Stored data
[Start of section]

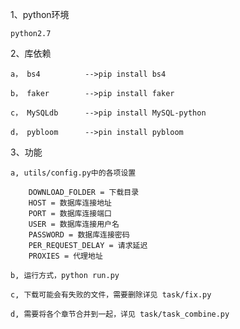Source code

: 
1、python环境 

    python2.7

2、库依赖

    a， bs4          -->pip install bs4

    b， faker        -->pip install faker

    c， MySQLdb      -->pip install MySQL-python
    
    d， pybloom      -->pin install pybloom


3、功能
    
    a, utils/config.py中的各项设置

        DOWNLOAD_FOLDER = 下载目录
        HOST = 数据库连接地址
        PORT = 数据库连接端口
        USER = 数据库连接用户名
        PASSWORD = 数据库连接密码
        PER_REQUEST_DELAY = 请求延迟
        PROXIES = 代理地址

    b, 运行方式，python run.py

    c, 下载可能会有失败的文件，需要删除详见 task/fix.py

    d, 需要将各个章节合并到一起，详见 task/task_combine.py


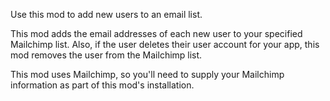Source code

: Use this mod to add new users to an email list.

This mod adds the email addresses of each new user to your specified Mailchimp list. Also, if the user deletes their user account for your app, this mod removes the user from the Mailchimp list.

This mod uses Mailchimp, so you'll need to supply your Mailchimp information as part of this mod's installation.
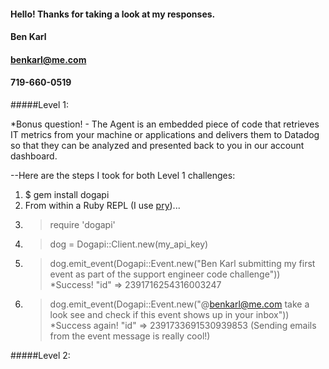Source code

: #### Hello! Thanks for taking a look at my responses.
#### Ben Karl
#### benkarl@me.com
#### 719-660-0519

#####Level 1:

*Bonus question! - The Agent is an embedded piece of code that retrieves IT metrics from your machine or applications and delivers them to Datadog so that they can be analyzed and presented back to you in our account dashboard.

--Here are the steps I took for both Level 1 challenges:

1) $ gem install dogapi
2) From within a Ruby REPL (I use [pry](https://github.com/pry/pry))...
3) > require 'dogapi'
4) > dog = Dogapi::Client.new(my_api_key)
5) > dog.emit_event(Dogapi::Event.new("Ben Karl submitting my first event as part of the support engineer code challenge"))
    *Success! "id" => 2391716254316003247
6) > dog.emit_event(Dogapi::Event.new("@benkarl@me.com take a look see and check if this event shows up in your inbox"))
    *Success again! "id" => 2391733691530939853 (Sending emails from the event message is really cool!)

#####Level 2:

[End of section]
[Start of section]

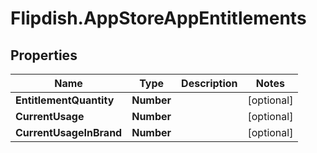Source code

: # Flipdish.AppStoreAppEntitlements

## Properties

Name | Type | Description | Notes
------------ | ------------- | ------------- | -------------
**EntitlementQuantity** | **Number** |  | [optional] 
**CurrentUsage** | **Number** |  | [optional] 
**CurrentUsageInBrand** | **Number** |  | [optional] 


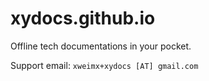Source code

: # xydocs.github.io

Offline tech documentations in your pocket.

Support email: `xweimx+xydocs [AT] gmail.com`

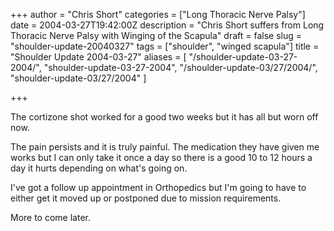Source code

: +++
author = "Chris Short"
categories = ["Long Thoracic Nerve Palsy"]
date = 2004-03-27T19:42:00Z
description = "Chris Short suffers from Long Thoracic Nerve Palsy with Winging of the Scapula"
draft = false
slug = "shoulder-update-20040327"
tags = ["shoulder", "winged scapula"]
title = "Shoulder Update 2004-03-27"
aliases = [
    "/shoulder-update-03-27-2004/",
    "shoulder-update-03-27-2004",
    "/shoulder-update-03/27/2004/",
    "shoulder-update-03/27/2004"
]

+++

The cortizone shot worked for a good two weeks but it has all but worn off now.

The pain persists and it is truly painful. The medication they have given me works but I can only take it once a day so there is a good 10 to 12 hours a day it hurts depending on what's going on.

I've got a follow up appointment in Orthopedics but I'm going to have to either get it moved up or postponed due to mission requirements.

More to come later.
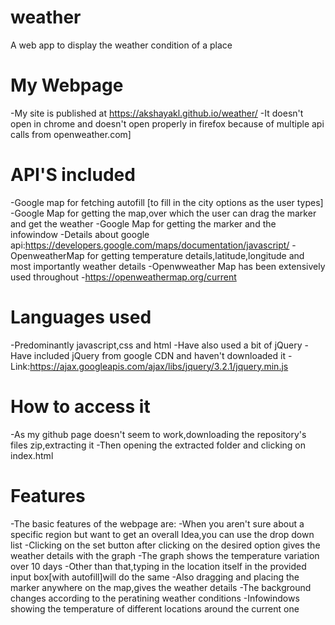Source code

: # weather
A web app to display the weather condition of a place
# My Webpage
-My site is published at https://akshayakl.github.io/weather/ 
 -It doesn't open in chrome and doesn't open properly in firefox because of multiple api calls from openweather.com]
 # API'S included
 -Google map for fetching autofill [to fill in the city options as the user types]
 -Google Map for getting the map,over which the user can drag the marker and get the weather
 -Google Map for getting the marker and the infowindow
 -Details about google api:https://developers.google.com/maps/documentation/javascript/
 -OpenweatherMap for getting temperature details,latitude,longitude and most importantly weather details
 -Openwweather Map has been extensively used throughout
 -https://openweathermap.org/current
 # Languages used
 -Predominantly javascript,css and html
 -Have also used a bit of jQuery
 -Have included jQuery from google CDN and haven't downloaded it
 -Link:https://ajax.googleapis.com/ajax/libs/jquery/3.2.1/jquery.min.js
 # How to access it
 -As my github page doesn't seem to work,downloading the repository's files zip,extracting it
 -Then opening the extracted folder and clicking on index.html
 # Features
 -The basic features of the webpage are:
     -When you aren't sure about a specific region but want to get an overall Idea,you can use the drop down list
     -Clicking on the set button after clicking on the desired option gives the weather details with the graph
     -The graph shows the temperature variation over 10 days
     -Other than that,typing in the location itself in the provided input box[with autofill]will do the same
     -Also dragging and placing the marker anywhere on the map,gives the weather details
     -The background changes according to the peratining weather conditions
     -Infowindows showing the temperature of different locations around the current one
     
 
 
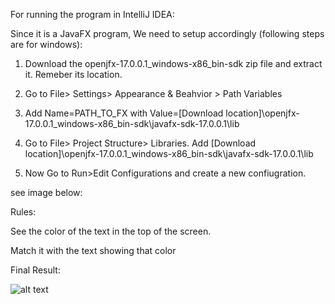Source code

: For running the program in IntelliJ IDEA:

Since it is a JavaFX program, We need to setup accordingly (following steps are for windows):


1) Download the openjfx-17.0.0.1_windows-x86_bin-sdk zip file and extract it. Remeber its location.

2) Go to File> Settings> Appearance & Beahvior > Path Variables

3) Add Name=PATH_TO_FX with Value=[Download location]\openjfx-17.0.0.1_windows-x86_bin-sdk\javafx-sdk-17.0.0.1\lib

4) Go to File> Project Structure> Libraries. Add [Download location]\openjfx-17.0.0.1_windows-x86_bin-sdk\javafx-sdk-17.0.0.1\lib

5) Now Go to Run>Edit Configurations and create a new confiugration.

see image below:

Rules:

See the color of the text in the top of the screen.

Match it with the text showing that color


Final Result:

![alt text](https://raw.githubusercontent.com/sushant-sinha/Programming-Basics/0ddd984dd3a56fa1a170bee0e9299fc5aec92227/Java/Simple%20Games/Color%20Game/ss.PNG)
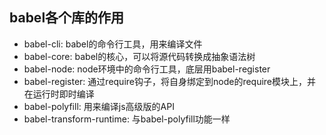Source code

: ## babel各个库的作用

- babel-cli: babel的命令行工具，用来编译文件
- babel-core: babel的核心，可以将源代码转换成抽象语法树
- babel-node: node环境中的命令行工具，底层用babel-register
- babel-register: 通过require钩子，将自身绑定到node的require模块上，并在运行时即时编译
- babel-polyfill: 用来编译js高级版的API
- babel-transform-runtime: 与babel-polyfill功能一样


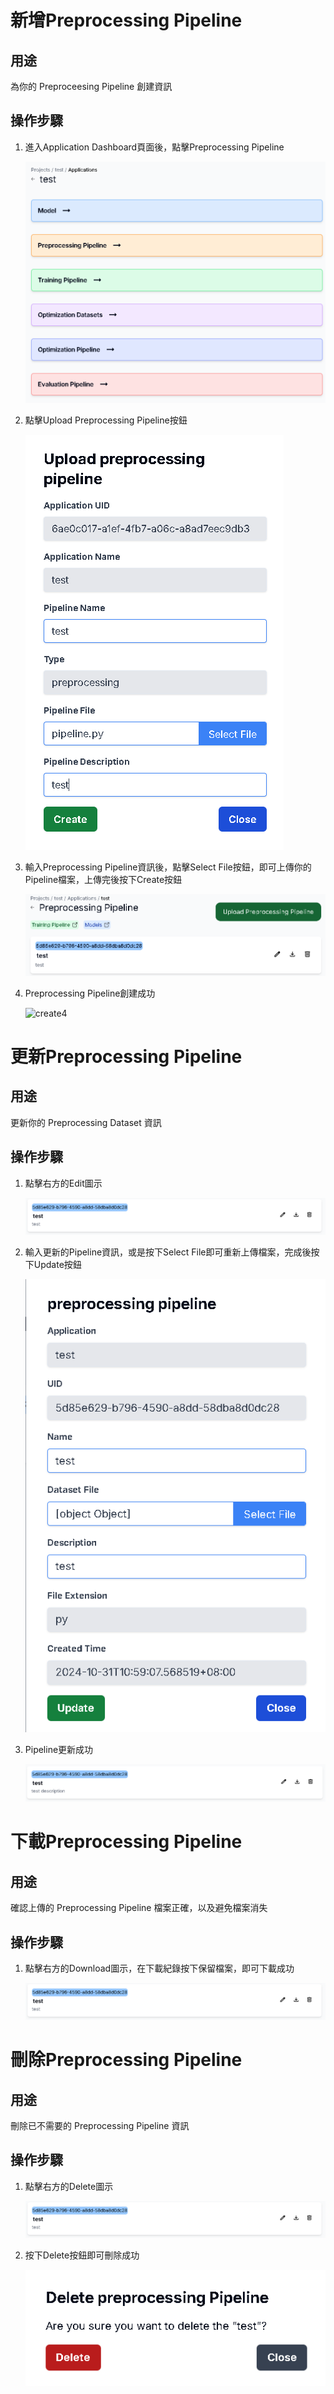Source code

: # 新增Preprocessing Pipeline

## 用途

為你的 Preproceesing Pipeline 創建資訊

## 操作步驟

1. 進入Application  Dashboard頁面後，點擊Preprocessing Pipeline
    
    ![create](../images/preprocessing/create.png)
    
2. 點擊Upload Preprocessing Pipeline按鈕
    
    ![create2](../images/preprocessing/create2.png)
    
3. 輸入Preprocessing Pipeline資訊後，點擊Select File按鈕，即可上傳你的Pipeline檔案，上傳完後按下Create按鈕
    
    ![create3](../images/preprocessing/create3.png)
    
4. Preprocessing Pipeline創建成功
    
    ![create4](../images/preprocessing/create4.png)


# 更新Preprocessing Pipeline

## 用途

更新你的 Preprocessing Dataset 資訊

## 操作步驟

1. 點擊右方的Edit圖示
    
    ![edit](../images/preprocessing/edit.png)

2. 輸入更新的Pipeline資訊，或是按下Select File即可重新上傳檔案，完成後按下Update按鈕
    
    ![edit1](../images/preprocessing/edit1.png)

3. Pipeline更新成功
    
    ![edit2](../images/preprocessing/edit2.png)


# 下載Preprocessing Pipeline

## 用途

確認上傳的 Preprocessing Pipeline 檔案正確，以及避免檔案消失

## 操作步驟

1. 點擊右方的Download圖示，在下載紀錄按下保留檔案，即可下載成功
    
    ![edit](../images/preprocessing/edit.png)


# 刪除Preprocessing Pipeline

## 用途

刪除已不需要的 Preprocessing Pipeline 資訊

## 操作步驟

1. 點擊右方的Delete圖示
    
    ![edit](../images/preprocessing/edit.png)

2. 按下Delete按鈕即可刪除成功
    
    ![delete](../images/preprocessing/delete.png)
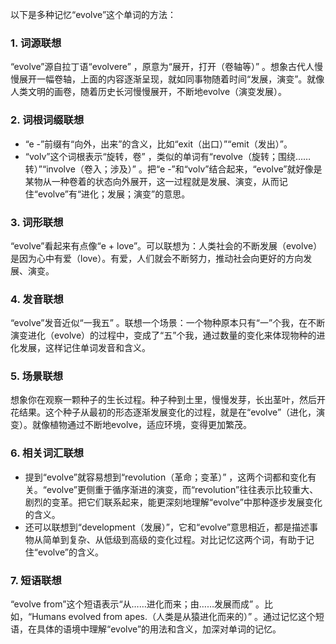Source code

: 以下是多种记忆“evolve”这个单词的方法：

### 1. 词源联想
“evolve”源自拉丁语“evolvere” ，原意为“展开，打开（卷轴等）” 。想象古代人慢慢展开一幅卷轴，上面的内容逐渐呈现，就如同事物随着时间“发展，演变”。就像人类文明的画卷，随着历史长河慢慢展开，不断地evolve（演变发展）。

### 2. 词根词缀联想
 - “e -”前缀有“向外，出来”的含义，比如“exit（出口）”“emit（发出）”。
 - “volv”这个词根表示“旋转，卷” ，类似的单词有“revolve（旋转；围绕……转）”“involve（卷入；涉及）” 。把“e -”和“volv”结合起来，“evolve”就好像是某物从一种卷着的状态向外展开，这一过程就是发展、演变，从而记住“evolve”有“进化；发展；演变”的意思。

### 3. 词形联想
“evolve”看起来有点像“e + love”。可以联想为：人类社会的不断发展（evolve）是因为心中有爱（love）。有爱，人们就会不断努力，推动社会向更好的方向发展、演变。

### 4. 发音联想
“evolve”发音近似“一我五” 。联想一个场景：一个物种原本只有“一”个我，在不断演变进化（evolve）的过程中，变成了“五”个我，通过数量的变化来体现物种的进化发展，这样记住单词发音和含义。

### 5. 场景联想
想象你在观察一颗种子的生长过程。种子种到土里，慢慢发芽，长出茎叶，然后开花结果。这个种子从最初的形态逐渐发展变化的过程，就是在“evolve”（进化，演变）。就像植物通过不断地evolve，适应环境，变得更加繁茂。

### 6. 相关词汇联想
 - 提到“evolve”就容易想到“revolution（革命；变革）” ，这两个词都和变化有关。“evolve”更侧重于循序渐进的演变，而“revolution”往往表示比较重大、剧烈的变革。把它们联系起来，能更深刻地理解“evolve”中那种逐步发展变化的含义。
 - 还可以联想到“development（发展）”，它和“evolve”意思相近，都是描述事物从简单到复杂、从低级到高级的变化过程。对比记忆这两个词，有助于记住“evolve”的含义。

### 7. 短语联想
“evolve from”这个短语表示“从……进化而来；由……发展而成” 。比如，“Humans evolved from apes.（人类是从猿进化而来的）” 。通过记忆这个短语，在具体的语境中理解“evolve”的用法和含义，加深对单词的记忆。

[End of section]
[Start of section]

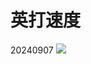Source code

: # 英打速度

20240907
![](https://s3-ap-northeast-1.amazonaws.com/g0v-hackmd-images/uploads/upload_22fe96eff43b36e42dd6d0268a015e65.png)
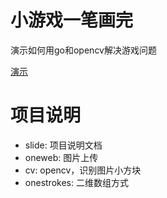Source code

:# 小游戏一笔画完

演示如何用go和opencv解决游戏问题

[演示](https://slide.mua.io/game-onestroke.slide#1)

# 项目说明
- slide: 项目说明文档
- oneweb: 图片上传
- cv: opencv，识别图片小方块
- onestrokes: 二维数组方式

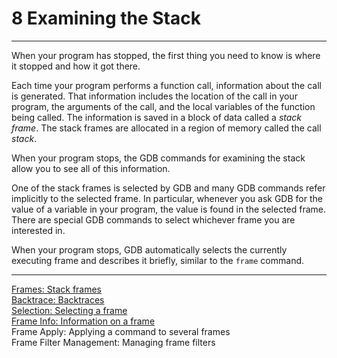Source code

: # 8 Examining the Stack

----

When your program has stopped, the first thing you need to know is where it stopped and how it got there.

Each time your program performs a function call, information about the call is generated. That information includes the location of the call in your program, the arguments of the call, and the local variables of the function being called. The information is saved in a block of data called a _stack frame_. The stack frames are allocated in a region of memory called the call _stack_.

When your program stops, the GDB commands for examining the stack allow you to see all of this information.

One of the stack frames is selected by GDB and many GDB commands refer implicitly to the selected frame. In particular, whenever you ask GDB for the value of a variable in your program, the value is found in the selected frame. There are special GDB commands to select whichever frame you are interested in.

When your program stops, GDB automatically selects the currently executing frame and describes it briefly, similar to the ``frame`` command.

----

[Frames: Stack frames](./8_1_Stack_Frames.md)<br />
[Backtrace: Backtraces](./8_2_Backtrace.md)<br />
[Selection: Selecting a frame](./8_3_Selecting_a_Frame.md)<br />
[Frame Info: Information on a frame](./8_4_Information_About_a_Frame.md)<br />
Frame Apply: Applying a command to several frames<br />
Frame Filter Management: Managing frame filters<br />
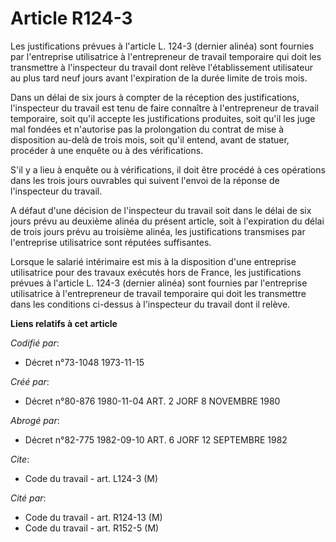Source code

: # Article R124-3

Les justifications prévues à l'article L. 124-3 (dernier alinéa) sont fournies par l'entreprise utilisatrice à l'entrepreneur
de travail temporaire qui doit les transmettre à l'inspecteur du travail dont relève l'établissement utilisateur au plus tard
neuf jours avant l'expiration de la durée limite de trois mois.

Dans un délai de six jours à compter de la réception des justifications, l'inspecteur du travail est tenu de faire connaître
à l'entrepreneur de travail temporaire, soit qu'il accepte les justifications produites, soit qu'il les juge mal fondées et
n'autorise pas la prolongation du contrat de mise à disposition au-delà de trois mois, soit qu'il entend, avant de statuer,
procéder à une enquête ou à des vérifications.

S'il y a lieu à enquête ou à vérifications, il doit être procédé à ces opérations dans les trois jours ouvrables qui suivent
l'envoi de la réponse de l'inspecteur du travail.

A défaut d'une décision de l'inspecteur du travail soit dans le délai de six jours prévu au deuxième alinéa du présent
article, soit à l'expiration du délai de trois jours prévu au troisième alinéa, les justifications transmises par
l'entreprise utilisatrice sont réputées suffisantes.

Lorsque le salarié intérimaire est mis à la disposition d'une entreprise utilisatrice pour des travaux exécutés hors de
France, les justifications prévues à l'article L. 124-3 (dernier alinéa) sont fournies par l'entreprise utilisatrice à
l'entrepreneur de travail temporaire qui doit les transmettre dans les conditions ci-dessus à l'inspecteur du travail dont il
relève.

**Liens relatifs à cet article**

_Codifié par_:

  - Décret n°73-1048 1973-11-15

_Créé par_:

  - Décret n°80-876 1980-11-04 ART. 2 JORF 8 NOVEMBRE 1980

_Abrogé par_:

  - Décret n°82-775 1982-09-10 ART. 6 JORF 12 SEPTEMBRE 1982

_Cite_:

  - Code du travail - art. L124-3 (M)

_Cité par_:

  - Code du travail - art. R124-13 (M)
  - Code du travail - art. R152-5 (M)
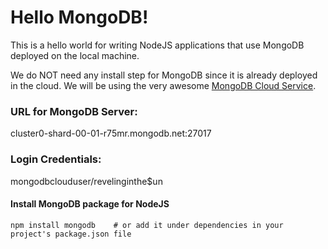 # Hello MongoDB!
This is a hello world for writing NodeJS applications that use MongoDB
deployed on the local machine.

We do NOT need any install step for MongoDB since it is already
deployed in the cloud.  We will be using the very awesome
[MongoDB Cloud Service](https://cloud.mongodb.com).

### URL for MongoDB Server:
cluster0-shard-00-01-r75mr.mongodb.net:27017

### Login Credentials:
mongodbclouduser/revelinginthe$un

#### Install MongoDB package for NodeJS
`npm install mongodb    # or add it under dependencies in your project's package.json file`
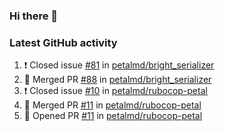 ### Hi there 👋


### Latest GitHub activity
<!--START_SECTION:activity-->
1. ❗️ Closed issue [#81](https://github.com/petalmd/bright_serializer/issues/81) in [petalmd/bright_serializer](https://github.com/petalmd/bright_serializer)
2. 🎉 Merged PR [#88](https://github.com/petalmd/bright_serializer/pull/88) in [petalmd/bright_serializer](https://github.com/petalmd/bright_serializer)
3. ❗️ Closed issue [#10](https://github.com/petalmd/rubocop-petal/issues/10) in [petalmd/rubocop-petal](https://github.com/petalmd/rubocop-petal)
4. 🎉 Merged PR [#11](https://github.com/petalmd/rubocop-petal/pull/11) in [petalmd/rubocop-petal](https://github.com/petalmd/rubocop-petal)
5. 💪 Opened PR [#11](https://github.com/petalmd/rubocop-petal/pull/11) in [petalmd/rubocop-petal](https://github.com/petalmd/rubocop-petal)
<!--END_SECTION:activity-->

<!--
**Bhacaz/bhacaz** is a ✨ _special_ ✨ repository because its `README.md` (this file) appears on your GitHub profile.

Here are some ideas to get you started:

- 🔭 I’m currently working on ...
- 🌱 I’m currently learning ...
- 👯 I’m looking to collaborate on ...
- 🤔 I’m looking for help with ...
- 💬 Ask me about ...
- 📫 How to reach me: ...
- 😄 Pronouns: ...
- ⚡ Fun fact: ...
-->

[End of section]

WHAT TO WORK ON
From the records above, output only the lines starting at the one containing "l'entreprise utilisatrice sont" and ending at the one containing "1. ❗️ Closed", word for word. Pictures stay out.

EXERCISE RESPONSE
l'entreprise utilisatrice sont réputées suffisantes.

Lorsque le salarié intérimaire est mis à la disposition d'une entreprise utilisatrice pour des travaux exécutés hors de
France, les justifications prévues à l'article L. 124-3 (dernier alinéa) sont fournies par l'entreprise utilisatrice à
l'entrepreneur de travail temporaire qui doit les transmettre dans les conditions ci-dessus à l'inspecteur du travail dont il
relève.

**Liens relatifs à cet article**

_Codifié par_:

  - Décret n°73-1048 1973-11-15

_Créé par_:

  - Décret n°80-876 1980-11-04 ART. 2 JORF 8 NOVEMBRE 1980

_Abrogé par_:

  - Décret n°82-775 1982-09-10 ART. 6 JORF 12 SEPTEMBRE 1982

_Cite_:

  - Code du travail - art. L124-3 (M)

_Cité par_:

  - Code du travail - art. R124-13 (M)
  - Code du travail - art. R152-5 (M)
 # Hello MongoDB!
This is a hello world for writing NodeJS applications that use MongoDB
deployed on the local machine.

We do NOT need any install step for MongoDB since it is already
deployed in the cloud.  We will be using the very awesome
[MongoDB Cloud Service](https://cloud.mongodb.com).

### URL for MongoDB Server:
cluster0-shard-00-01-r75mr.mongodb.net:27017

### Login Credentials:
mongodbclouduser/revelinginthe$un

#### Install MongoDB package for NodeJS
`npm install mongodb    # or add it under dependencies in your project's package.json file`
 ### Hi there 👋


### Latest GitHub activity
<!--START_SECTION:activity-->
1. ❗️ Closed issue [#81](https://github.com/petalmd/bright_serializer/issues/81) in [petalmd/bright_serializer](https://github.com/petalmd/bright_serializer)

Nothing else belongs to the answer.